”Mysterious Guy”
Author by Natalie Ernison
Apakah jatuh cinta pun harus dibatasi oleh penampilan? Apakah sekarang orang-orang hanya mementingkan penampilan luar saja?
Tentu saja tidak, semua orang berhak jatuh cinta. Mencintai dan dicintai adalah hal yang terindah bagi setiap orang.
Terima kasih sudah mampir ke karya @Natalie Ernison. Ini adalah karya terbaru saya, dan semoga kalian menyukainya 😊
Genre: Fantasy - Vampires - Romance
~ ~ ~
Jika semua bisa selesai dengan uang, maka aku ingin membeli yang namanya cinta. Karena pada dasarnya manusia di bumi ini hanya mementingkan uang. Tak ada satupun yang dapat menggantikan posisi uang dikehidupan manusia.
Itulah kalimat yang sering kali dilontarkan oleh seorang pria. Ia dikenal sebagai sosok yang cukup arogan.
”Kau harus bertanggung jawab atas apa yang telah kau saksikan malam ini.” Ucap Draco sembari mendekap seorang gadis dengan tatapan tajam.
Gadis tersebut terbungkam, tatkala Draco menyambar bibir ranum miliknya.
”Apa maumu! Tidak tahu malu!” Pekik si gadis yang kini berada dalam dekapan Draco, si tampan misterusnya.
Seketika, Draco pun pergi setelah memberikan sesuatu yang baru bagi gadisnya.
--------------------------------------
”Universitas xx”
Universitas ini merupakan kampus yang terdiri dari kalangan atas. Sekolah tersebut terletak di Negara Inggris, tentu saja semua kalangan atas tersebut tak perlu diragukan lagi jika dari segi ekonomi.
"Kau tahu, seluruh pakaianku ini adalah keluaran terbaru yang baru saja ibuku beli sepulang dari perjalanan bisnis," ujar salah seorang mahasiswi yang cukup famos di kampus tersebut.
"Wow! Pasti ini sangat mahal, dan tidak akan mampu dibeli orang-orang miskin, bukan?" tukas salah seorang mahasiswi lainnya.
Mereka terlihat begitu ria dalam hal pamer kekayaan. Padahal, sudah jelas-jelas saja itu adalah kekayaan orang tua mereka. Namun, sebagai anak dari keturunan yang cukup bergelimang harta, sudah biasa bagi mereka untuk saling pamer dan merendahkan orang lain.
"Hei Vellin!" seru salah seorang dari kelompok tukang pamer.
Ohh.. "Yah, ada apa?" jawab seorang mahasiswi yang bernama Vellin.
Meletakkan tas runsel miliknya, dan menoleh ke arah belakang.
Vellin Brant
"Jika kuperhatikan... pakaianmu hanya itu-itu saja.
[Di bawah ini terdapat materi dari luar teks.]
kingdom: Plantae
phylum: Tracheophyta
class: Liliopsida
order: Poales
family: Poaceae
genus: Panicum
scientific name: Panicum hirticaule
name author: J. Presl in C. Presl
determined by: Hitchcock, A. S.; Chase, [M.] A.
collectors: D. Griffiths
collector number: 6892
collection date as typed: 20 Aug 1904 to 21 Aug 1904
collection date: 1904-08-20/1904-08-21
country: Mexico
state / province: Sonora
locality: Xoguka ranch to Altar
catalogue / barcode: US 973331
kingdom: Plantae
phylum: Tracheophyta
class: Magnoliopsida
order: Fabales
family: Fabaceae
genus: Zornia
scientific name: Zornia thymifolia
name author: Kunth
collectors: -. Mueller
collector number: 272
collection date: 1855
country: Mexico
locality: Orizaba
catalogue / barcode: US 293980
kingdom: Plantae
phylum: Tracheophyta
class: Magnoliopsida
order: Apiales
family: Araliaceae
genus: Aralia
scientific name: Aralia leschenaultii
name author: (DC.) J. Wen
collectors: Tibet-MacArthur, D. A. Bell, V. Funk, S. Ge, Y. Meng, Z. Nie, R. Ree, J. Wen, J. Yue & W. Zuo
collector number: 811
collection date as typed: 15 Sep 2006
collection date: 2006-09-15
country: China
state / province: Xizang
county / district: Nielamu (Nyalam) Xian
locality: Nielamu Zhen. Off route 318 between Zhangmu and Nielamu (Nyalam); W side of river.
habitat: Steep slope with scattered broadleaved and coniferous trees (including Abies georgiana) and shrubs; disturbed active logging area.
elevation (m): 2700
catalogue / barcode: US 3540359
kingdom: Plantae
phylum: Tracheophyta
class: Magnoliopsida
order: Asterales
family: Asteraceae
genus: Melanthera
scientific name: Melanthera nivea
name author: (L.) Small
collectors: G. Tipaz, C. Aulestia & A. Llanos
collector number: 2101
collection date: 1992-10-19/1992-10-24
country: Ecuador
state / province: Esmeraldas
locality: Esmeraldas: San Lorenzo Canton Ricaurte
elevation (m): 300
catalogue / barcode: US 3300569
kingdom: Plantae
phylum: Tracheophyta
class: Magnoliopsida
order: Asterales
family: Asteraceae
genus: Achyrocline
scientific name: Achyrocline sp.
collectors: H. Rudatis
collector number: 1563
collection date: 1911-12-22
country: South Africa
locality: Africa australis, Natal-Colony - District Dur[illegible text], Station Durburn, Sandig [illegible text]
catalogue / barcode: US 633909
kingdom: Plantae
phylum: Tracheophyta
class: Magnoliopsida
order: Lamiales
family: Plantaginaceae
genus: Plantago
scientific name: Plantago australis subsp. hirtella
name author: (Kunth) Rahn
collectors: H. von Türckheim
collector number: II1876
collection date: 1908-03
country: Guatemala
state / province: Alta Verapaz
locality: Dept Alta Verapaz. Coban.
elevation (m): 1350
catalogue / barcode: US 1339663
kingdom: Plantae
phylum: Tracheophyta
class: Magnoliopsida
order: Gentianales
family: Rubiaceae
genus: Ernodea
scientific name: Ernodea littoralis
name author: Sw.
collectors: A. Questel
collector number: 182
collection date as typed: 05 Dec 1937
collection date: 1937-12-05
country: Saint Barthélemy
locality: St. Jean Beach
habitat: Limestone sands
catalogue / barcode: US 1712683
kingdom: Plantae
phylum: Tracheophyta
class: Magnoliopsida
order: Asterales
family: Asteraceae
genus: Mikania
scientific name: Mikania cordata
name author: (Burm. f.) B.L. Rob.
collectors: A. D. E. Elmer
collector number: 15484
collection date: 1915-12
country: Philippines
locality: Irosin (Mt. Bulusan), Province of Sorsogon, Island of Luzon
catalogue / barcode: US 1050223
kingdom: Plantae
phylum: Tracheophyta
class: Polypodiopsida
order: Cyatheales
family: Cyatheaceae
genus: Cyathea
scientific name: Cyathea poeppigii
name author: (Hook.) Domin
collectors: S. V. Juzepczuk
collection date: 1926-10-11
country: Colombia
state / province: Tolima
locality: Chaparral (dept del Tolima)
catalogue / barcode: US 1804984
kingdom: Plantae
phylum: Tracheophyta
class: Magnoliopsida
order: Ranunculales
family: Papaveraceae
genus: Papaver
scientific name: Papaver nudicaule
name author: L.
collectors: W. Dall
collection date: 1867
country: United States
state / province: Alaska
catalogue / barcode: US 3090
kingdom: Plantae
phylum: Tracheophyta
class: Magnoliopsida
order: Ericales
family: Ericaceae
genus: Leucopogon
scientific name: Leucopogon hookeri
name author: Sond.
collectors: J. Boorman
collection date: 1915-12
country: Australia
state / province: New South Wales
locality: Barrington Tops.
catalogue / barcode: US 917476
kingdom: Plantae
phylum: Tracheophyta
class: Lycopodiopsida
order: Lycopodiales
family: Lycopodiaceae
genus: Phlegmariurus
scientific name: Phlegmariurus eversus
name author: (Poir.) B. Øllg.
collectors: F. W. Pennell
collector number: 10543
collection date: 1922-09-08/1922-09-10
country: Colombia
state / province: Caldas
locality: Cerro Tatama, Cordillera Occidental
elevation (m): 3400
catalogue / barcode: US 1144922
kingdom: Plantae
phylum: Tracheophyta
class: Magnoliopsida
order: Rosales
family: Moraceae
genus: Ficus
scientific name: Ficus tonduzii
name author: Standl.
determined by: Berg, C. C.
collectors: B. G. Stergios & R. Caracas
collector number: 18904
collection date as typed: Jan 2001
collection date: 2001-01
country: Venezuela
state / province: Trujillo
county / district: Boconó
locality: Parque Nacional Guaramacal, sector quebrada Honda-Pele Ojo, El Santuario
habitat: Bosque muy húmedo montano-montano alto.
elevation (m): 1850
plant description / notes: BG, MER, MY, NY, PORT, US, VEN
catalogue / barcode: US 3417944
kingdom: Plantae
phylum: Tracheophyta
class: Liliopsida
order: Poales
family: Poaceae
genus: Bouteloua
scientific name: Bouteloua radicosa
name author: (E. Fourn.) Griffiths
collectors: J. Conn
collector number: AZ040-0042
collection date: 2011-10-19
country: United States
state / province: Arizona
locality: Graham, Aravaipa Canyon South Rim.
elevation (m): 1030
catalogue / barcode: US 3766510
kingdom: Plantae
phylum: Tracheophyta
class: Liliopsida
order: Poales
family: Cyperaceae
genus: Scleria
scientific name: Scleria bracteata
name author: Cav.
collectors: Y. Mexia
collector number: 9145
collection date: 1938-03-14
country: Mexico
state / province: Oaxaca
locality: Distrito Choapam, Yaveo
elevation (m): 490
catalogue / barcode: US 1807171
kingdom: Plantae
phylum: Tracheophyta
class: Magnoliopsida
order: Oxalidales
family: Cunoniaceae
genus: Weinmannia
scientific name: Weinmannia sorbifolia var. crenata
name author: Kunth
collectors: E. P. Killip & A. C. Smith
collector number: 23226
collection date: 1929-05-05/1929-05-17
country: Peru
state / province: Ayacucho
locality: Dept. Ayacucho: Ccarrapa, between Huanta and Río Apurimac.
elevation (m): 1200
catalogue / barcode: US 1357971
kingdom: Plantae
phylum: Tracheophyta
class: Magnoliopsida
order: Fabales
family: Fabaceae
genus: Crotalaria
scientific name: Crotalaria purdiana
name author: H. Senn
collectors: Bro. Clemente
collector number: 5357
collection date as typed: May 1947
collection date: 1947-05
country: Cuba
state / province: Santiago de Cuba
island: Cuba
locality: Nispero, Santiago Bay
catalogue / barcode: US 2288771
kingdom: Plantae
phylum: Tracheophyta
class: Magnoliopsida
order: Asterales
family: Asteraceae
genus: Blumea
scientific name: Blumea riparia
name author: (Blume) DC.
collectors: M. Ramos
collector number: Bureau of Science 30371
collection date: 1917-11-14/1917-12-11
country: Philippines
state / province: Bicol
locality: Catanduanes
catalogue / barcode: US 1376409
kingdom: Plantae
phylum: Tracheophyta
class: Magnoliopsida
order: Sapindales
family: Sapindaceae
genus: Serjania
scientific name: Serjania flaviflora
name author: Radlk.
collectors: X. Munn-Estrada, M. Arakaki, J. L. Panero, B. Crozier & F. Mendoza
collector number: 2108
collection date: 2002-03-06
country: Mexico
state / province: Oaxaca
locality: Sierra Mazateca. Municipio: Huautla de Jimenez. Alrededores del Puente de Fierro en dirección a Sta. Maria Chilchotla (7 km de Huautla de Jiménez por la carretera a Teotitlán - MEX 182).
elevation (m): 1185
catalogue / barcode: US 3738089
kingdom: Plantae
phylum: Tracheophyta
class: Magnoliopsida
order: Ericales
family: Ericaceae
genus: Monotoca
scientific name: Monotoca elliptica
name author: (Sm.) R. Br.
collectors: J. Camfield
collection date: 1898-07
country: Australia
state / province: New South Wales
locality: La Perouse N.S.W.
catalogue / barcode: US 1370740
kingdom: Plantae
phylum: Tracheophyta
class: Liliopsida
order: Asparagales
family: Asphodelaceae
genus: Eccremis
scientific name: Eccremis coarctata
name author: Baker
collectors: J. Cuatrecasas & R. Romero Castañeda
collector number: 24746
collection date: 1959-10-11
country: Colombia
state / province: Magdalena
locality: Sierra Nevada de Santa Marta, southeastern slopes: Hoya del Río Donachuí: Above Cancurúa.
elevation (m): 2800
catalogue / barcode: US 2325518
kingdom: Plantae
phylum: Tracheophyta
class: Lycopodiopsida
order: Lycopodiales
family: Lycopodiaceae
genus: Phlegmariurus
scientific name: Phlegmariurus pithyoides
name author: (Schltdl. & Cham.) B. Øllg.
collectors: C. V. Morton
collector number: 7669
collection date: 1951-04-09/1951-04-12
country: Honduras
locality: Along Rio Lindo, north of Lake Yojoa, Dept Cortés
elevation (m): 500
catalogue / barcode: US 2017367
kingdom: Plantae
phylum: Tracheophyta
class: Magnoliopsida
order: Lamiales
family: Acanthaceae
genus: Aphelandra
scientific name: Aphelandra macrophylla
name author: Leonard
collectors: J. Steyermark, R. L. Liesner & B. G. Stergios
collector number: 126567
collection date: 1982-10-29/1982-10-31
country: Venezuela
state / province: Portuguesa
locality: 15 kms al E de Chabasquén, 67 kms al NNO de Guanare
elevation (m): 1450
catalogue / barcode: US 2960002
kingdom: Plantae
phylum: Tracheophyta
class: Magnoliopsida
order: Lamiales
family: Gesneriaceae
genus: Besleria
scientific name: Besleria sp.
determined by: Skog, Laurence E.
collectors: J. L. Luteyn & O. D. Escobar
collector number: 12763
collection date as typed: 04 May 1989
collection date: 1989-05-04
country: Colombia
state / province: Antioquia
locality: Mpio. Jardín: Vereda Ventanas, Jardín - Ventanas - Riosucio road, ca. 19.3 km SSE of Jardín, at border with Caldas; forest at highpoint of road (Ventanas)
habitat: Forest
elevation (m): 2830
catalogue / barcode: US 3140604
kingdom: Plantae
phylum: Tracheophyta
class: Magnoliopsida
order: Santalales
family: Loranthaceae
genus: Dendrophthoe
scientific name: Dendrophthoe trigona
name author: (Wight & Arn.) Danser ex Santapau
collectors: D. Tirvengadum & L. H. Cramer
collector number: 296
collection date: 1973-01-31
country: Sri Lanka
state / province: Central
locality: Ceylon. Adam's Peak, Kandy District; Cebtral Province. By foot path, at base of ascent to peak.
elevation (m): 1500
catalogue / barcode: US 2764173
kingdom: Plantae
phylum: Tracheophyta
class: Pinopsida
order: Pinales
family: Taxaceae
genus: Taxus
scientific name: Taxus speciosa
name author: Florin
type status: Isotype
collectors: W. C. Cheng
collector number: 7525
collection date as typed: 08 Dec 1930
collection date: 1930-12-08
Apakah kau tidak mampu membeli pakaian?" tukas seorang teman kampusnya, yang sedang berjalan dengan tatapan remeh terhadap Vellin.
Vellin meletakkan tas runsel miliknya, lalu menghela napas perlahan.
"Apakah itu membuat terganggu, Shopie!" balas Vellin sinis.
Shopie pun merasa cukup panas dengan apa yang telah Vellin lontarkan padanya. "Kau" tukas Shopie kesal.
Shopie Dovinso
Namun Vellin pun bergegas pergi dari hadapan mereka, dengan sikap acuhnya.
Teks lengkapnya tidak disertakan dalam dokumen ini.